Sam walks by the door and winks at Addison, stonily ignoring Charlotte. Addison tracks him with her eyes and sighs. "I do."

"I'm such an idiot."

"No." Addison's hand is warm on Charlotte's arm. "You're just a lonely woman."

Tired

She's at home with her cat, who's nuzzling into her neck (so what if this is her major relationship?), when the doorbell rings. Dropping Fluffy unceremoniously to the floor, she opens the door and isn't really surprised to see Sam Bennett standing in front of her.

He looks nervous. "Hey."

"What, Sam?" Her voice is its normal snappy tone, but he doesn't notice. Instead, he steps into the house and closes the door behind him. "I guess I owe you a bit of an explanation."

"Well, if feeling up doctors in their offices isn't your thing, I kind of wish you'd told me before."

"Will you shut up and stop being snarky for two seconds?" He covers her mouth roughly with his own and she curls her fingers into the muscles of his lithe back. She breaks away first. "Explain, Bennett."

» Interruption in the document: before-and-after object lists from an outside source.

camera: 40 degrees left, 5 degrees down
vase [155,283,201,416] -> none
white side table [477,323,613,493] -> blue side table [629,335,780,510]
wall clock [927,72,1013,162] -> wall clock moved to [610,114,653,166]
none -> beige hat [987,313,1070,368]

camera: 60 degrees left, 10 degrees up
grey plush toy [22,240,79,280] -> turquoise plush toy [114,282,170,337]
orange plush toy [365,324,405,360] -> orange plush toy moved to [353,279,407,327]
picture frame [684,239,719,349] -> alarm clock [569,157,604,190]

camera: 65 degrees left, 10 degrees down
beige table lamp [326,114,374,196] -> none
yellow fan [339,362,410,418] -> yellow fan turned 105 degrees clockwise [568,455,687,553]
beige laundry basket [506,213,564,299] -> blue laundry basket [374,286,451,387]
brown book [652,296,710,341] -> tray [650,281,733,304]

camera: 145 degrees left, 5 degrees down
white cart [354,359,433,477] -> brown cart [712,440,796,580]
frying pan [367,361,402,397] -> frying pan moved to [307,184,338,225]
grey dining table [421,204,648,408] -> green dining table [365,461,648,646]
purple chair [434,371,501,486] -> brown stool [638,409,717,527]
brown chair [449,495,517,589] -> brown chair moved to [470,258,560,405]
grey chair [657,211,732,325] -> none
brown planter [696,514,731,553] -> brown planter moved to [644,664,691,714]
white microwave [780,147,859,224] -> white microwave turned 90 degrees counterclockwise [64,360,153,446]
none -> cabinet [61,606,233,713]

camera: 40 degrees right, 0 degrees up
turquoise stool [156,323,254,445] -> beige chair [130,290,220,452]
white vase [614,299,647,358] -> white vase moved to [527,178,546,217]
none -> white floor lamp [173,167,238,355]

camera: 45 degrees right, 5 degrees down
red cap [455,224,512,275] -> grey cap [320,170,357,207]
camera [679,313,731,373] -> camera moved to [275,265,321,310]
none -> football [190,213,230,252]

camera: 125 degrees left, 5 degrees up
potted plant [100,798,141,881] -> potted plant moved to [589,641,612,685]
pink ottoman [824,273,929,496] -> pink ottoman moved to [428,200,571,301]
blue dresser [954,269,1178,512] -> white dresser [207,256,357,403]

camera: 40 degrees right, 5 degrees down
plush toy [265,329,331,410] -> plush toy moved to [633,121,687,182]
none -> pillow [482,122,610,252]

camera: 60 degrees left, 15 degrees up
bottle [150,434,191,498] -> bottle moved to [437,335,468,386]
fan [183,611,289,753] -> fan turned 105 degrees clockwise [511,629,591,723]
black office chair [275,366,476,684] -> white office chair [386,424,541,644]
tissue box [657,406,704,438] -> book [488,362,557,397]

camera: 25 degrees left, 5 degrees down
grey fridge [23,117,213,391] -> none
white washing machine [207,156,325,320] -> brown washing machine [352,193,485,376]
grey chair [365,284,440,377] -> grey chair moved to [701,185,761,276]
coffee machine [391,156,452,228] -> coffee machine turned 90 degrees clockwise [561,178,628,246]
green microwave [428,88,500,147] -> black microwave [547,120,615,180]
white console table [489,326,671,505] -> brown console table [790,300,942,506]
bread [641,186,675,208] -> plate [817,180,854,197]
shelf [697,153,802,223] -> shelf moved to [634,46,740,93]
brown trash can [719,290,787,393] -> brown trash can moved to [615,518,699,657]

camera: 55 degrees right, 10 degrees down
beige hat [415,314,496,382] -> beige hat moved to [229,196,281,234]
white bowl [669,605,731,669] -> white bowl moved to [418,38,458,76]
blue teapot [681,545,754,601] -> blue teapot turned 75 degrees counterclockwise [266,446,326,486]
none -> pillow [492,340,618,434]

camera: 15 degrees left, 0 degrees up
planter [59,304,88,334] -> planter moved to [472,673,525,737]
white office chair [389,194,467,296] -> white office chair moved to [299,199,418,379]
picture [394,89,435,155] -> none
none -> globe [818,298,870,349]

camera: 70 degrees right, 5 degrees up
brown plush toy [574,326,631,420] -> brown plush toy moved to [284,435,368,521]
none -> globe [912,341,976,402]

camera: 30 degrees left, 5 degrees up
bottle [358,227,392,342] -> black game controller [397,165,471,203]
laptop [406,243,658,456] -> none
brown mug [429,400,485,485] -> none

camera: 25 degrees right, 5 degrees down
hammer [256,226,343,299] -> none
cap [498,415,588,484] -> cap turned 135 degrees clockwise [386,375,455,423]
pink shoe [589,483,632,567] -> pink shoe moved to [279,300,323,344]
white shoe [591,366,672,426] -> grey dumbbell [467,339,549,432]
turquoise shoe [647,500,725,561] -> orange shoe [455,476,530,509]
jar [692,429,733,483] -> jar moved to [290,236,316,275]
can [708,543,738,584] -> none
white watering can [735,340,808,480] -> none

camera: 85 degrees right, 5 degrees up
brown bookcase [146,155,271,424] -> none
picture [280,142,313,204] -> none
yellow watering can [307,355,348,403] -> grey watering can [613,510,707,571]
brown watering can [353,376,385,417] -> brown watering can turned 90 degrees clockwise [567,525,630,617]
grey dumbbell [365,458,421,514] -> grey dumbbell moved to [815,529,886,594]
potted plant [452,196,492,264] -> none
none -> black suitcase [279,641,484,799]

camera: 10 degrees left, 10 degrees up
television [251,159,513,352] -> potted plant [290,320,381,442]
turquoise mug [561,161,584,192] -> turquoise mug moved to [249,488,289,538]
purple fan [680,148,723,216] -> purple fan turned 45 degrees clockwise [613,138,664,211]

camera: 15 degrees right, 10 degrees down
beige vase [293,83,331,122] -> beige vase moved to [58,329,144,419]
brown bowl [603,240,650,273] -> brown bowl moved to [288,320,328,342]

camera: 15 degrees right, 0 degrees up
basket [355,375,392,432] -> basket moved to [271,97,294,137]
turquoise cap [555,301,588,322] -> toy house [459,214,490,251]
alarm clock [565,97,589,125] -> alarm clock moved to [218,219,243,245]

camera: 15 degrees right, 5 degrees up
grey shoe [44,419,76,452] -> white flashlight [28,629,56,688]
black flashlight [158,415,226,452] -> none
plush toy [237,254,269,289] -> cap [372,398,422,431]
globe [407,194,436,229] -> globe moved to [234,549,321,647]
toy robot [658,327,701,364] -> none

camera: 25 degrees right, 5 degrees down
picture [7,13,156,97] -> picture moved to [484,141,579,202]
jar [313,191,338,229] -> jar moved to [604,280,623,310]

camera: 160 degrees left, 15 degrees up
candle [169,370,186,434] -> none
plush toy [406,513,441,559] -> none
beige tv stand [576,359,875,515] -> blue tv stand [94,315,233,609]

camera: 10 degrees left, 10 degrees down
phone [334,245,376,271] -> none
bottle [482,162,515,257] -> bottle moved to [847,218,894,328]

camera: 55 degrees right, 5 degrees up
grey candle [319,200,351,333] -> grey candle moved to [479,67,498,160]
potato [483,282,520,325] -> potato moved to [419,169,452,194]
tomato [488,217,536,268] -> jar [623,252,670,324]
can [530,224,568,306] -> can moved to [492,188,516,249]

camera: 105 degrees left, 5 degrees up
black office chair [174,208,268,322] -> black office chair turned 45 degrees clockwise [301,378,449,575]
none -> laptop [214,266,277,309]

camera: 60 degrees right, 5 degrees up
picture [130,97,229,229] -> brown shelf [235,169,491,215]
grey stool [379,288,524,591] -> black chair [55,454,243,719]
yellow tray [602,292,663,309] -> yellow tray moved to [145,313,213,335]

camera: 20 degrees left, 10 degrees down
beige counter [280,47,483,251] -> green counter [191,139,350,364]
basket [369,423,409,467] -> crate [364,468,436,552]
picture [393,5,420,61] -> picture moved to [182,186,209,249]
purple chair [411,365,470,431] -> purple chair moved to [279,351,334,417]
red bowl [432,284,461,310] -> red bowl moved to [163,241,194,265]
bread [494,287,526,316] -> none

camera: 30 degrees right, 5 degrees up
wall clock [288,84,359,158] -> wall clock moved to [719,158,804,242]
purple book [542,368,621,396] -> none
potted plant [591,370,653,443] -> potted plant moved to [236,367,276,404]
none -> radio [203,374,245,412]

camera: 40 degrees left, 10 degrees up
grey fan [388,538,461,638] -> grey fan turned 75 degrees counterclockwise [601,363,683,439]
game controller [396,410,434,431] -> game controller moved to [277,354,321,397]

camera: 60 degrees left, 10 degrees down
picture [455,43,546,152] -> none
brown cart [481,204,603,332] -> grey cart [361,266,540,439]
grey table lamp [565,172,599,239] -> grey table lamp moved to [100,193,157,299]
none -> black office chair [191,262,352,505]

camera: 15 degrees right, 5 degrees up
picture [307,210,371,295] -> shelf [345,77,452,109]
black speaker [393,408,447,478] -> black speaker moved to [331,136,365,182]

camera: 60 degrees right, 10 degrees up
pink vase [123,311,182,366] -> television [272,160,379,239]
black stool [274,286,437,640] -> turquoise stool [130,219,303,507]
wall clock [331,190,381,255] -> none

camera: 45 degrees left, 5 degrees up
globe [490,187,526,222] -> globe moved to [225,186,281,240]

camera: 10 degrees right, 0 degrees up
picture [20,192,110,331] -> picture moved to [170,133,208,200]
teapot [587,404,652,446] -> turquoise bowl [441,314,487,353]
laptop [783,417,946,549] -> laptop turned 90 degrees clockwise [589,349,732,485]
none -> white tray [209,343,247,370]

"I'm not sure where I am with Naomi."

"Anywhere you are with her is not here with me." She's amazed at how plaintive her voice sounds and tries to reach the metal tone again. "I mean, whatever."

"Shut up. You're such a bad actress."

"You're an asshole. Why did you ignore me?"

He wraps his arms around her and she's amazed at how warm he is; like a human furnace, his heat just overwhelms her. She's also concerned with the way her body fits with his; she's so small that he practically cradles her.

"I'm really tired of all of these games, Sam. I've been fucked around too much." The confession is simple and he nods. "I know. I'm sorry."

He's a man, not a God. When you lie in bed that night, tired never felt so good.